### [Task item]
Only an exact repetition is needed: the lines from the start of the listing below through the line that contains "48: (284, 250, 0.21)", pictures omitted.

>>>>

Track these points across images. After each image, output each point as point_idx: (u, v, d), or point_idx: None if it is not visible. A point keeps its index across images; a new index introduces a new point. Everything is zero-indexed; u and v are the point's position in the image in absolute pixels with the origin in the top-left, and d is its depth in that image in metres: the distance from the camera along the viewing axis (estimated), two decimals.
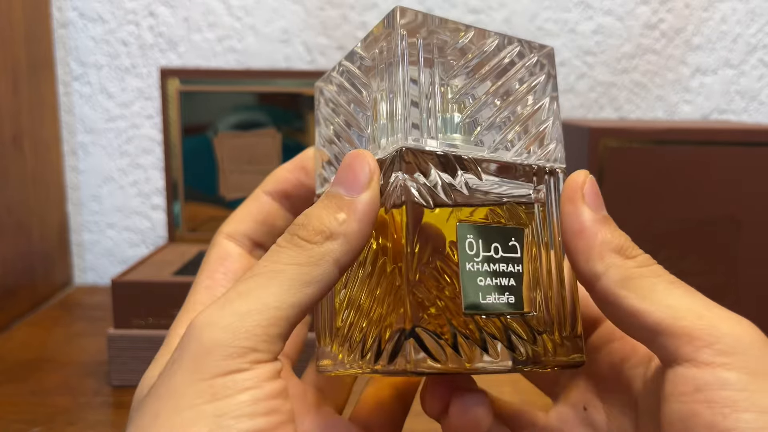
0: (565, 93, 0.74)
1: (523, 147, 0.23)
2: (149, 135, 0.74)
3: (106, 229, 0.76)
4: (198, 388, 0.18)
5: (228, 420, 0.18)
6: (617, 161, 0.51)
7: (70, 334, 0.60)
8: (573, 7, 0.73)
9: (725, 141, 0.51)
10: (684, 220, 0.52)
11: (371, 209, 0.21)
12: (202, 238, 0.66)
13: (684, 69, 0.74)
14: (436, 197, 0.21)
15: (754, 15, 0.74)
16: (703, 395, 0.19)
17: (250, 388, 0.19)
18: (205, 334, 0.19)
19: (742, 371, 0.19)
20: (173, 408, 0.18)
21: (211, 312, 0.20)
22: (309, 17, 0.72)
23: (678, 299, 0.20)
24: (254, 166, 0.65)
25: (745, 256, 0.52)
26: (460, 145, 0.22)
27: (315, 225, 0.21)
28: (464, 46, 0.23)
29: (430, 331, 0.20)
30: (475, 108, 0.23)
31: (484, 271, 0.21)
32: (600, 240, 0.21)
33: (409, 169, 0.21)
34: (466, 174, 0.22)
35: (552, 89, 0.25)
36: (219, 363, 0.19)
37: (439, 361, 0.20)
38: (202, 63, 0.73)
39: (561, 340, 0.22)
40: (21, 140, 0.64)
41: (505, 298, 0.22)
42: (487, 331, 0.21)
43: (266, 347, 0.19)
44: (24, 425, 0.44)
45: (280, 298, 0.20)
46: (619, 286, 0.21)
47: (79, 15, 0.72)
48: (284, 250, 0.21)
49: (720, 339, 0.19)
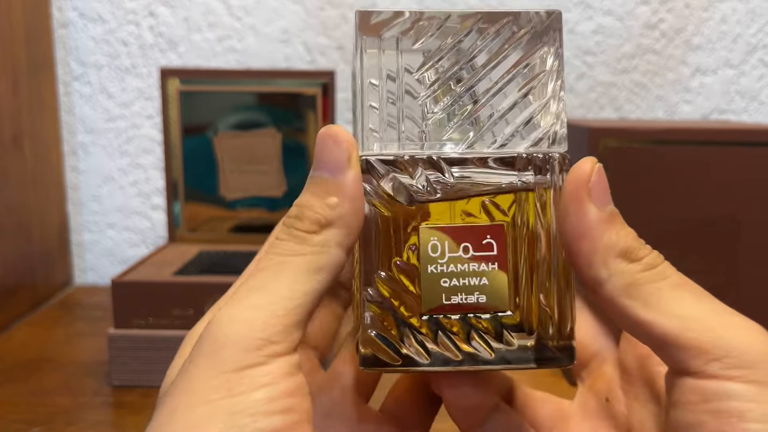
0: (565, 93, 0.74)
1: (507, 137, 0.22)
2: (149, 135, 0.74)
3: (106, 229, 0.76)
4: (214, 383, 0.18)
5: (243, 418, 0.18)
6: (617, 161, 0.51)
7: (70, 334, 0.60)
8: (573, 7, 0.73)
9: (725, 141, 0.51)
10: (684, 220, 0.52)
11: (359, 185, 0.21)
12: (202, 238, 0.66)
13: (684, 69, 0.74)
14: (393, 200, 0.21)
15: (754, 15, 0.74)
16: (710, 405, 0.18)
17: (266, 385, 0.18)
18: (221, 330, 0.19)
19: (752, 384, 0.18)
20: (188, 404, 0.18)
21: (227, 309, 0.19)
22: (309, 17, 0.72)
23: (685, 307, 0.19)
24: (254, 166, 0.65)
25: (745, 256, 0.52)
26: (428, 143, 0.22)
27: (309, 215, 0.21)
28: (439, 33, 0.22)
29: (381, 336, 0.21)
30: (447, 103, 0.22)
31: (449, 272, 0.21)
32: (604, 243, 0.20)
33: (366, 175, 0.21)
34: (429, 171, 0.21)
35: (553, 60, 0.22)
36: (235, 357, 0.18)
37: (391, 363, 0.21)
38: (202, 63, 0.73)
39: (544, 339, 0.22)
40: (21, 140, 0.64)
41: (474, 298, 0.21)
42: (451, 331, 0.21)
43: (283, 338, 0.19)
44: (24, 425, 0.44)
45: (291, 288, 0.20)
46: (623, 295, 0.20)
47: (79, 15, 0.72)
48: (285, 242, 0.21)
49: (729, 352, 0.18)
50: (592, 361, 0.26)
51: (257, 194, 0.65)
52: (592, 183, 0.21)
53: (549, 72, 0.22)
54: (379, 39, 0.22)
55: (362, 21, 0.22)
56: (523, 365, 0.22)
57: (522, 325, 0.22)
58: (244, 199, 0.65)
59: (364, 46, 0.22)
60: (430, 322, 0.21)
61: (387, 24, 0.22)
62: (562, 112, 0.22)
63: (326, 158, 0.21)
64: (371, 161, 0.21)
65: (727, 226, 0.52)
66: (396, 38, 0.22)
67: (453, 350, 0.21)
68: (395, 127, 0.22)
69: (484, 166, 0.22)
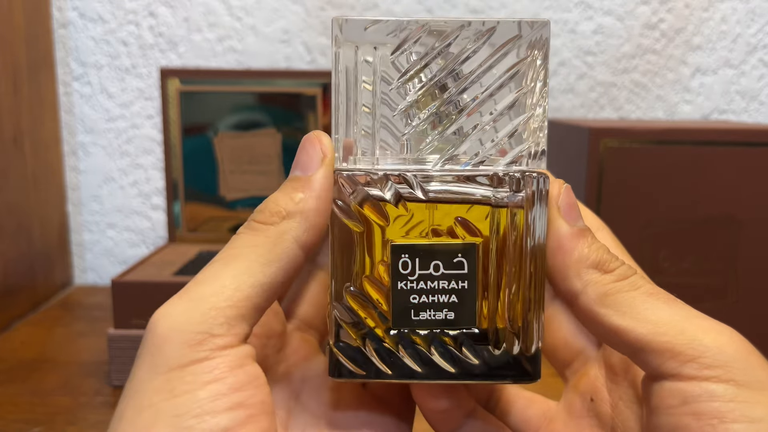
0: (565, 93, 0.74)
1: (487, 152, 0.22)
2: (149, 135, 0.74)
3: (106, 229, 0.76)
4: (155, 384, 0.18)
5: (189, 419, 0.17)
6: (617, 161, 0.51)
7: (70, 334, 0.60)
8: (573, 7, 0.73)
9: (725, 141, 0.51)
10: (684, 220, 0.52)
11: (329, 185, 0.21)
12: (202, 238, 0.66)
13: (684, 69, 0.74)
14: (363, 215, 0.21)
15: (754, 15, 0.74)
16: (690, 407, 0.19)
17: (210, 382, 0.18)
18: (159, 326, 0.18)
19: (728, 383, 0.18)
20: (135, 408, 0.18)
21: (167, 304, 0.19)
22: (309, 17, 0.72)
23: (658, 312, 0.20)
24: (254, 166, 0.65)
25: (745, 256, 0.52)
26: (406, 155, 0.22)
27: (271, 208, 0.21)
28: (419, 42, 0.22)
29: (350, 347, 0.22)
30: (426, 115, 0.22)
31: (419, 289, 0.22)
32: (577, 256, 0.21)
33: (338, 191, 0.21)
34: (401, 187, 0.21)
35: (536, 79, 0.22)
36: (175, 354, 0.18)
37: (358, 374, 0.22)
38: (202, 63, 0.73)
39: (509, 355, 0.22)
40: (21, 140, 0.64)
41: (442, 314, 0.22)
42: (417, 344, 0.22)
43: (225, 330, 0.18)
44: (24, 425, 0.44)
45: (238, 279, 0.19)
46: (598, 304, 0.20)
47: (79, 15, 0.72)
48: (241, 235, 0.20)
49: (704, 352, 0.19)
50: (575, 360, 0.26)
51: (257, 194, 0.65)
52: (560, 202, 0.22)
53: (532, 86, 0.22)
54: (357, 48, 0.22)
55: (340, 29, 0.21)
56: (487, 380, 0.22)
57: (489, 340, 0.22)
58: (244, 199, 0.65)
59: (341, 55, 0.22)
60: (398, 337, 0.22)
61: (365, 32, 0.22)
62: (543, 128, 0.22)
63: (302, 159, 0.21)
64: (345, 175, 0.21)
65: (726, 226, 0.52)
66: (374, 47, 0.22)
67: (418, 363, 0.22)
68: (371, 138, 0.22)
69: (459, 182, 0.22)
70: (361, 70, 0.22)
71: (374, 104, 0.22)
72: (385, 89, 0.22)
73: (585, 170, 0.51)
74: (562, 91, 0.74)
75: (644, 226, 0.52)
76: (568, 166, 0.56)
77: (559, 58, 0.73)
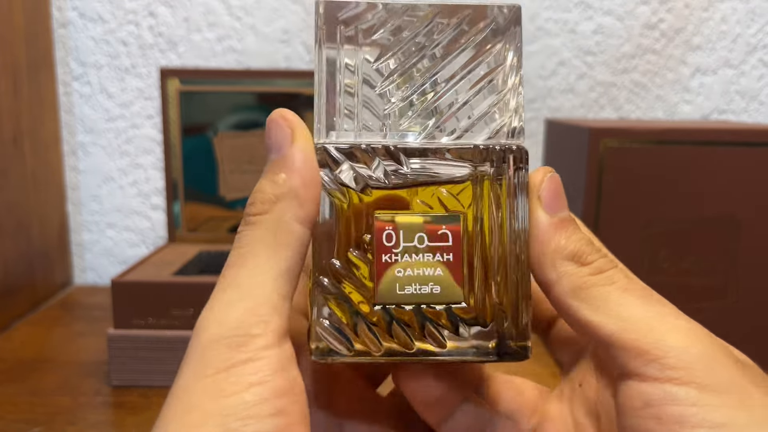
0: (566, 93, 0.74)
1: (465, 129, 0.22)
2: (149, 135, 0.74)
3: (105, 229, 0.76)
4: (203, 385, 0.18)
5: (234, 421, 0.17)
6: (617, 161, 0.51)
7: (70, 334, 0.60)
8: (573, 7, 0.73)
9: (725, 141, 0.51)
10: (684, 220, 0.52)
11: (307, 156, 0.21)
12: (202, 238, 0.66)
13: (684, 69, 0.74)
14: (350, 189, 0.21)
15: (754, 15, 0.74)
16: (652, 411, 0.18)
17: (254, 384, 0.18)
18: (202, 335, 0.19)
19: (690, 386, 0.18)
20: (183, 408, 0.18)
21: (203, 314, 0.19)
22: (309, 17, 0.72)
23: (631, 309, 0.20)
24: (254, 166, 0.65)
25: (745, 256, 0.52)
26: (386, 133, 0.22)
27: (259, 197, 0.20)
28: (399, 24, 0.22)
29: (334, 326, 0.21)
30: (405, 92, 0.22)
31: (404, 262, 0.21)
32: (553, 247, 0.21)
33: (321, 165, 0.21)
34: (386, 162, 0.21)
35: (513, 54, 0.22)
36: (220, 356, 0.18)
37: (343, 353, 0.21)
38: (202, 63, 0.73)
39: (499, 333, 0.21)
40: (21, 140, 0.64)
41: (428, 288, 0.21)
42: (403, 321, 0.21)
43: (262, 329, 0.19)
44: (24, 425, 0.44)
45: (257, 276, 0.19)
46: (571, 297, 0.20)
47: (79, 15, 0.72)
48: (243, 233, 0.20)
49: (668, 353, 0.19)
50: (566, 348, 0.26)
51: None
52: (542, 191, 0.21)
53: (508, 65, 0.22)
54: (339, 29, 0.22)
55: (323, 11, 0.22)
56: (477, 358, 0.21)
57: (477, 318, 0.21)
58: (244, 199, 0.65)
59: (323, 36, 0.22)
60: (384, 313, 0.21)
61: (347, 14, 0.22)
62: (521, 106, 0.22)
63: (272, 141, 0.21)
64: (328, 149, 0.21)
65: (726, 226, 0.52)
66: (355, 28, 0.22)
67: (406, 342, 0.21)
68: (353, 117, 0.22)
69: (441, 157, 0.22)
70: (341, 52, 0.22)
71: (358, 85, 0.22)
72: (368, 69, 0.22)
73: (585, 170, 0.51)
74: (562, 91, 0.74)
75: (644, 226, 0.52)
76: (568, 166, 0.56)
77: (559, 58, 0.73)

<<<<

### [Solution to this problem]
Track these points across images. After each image, output each point as point_idx: (u, v, d), or point_idx: None if it is not visible. A point keeps its index across images; a new index introduces a new point. Everything is zero-indexed; u and v are the point's position in the image in absolute pixels with the origin in the top-left, and d is its depth in that image in metres: the distance from the camera along the viewing axis (estimated), two decimals.
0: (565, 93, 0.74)
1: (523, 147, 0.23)
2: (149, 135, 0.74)
3: (106, 229, 0.76)
4: (198, 388, 0.18)
5: (228, 420, 0.18)
6: (617, 161, 0.51)
7: (70, 334, 0.60)
8: (573, 7, 0.73)
9: (725, 141, 0.51)
10: (684, 220, 0.52)
11: (371, 209, 0.21)
12: (202, 238, 0.66)
13: (684, 69, 0.74)
14: (436, 197, 0.21)
15: (754, 15, 0.74)
16: (703, 395, 0.19)
17: (250, 388, 0.19)
18: (205, 334, 0.19)
19: (742, 371, 0.19)
20: (173, 408, 0.18)
21: (211, 312, 0.20)
22: (309, 17, 0.72)
23: (678, 299, 0.20)
24: (254, 166, 0.65)
25: (745, 256, 0.52)
26: (460, 145, 0.22)
27: (315, 225, 0.21)
28: (464, 46, 0.23)
29: (430, 331, 0.20)
30: (475, 108, 0.23)
31: (484, 271, 0.21)
32: (600, 240, 0.21)
33: (409, 169, 0.21)
34: (466, 174, 0.22)
35: (552, 89, 0.25)
36: (219, 363, 0.19)
37: (439, 361, 0.20)
38: (202, 63, 0.73)
39: (561, 340, 0.22)
40: (21, 140, 0.64)
41: (505, 298, 0.22)
42: (487, 331, 0.21)
43: (266, 347, 0.19)
44: (24, 425, 0.44)
45: (280, 298, 0.20)
46: (619, 286, 0.21)
47: (79, 15, 0.72)
48: (284, 250, 0.21)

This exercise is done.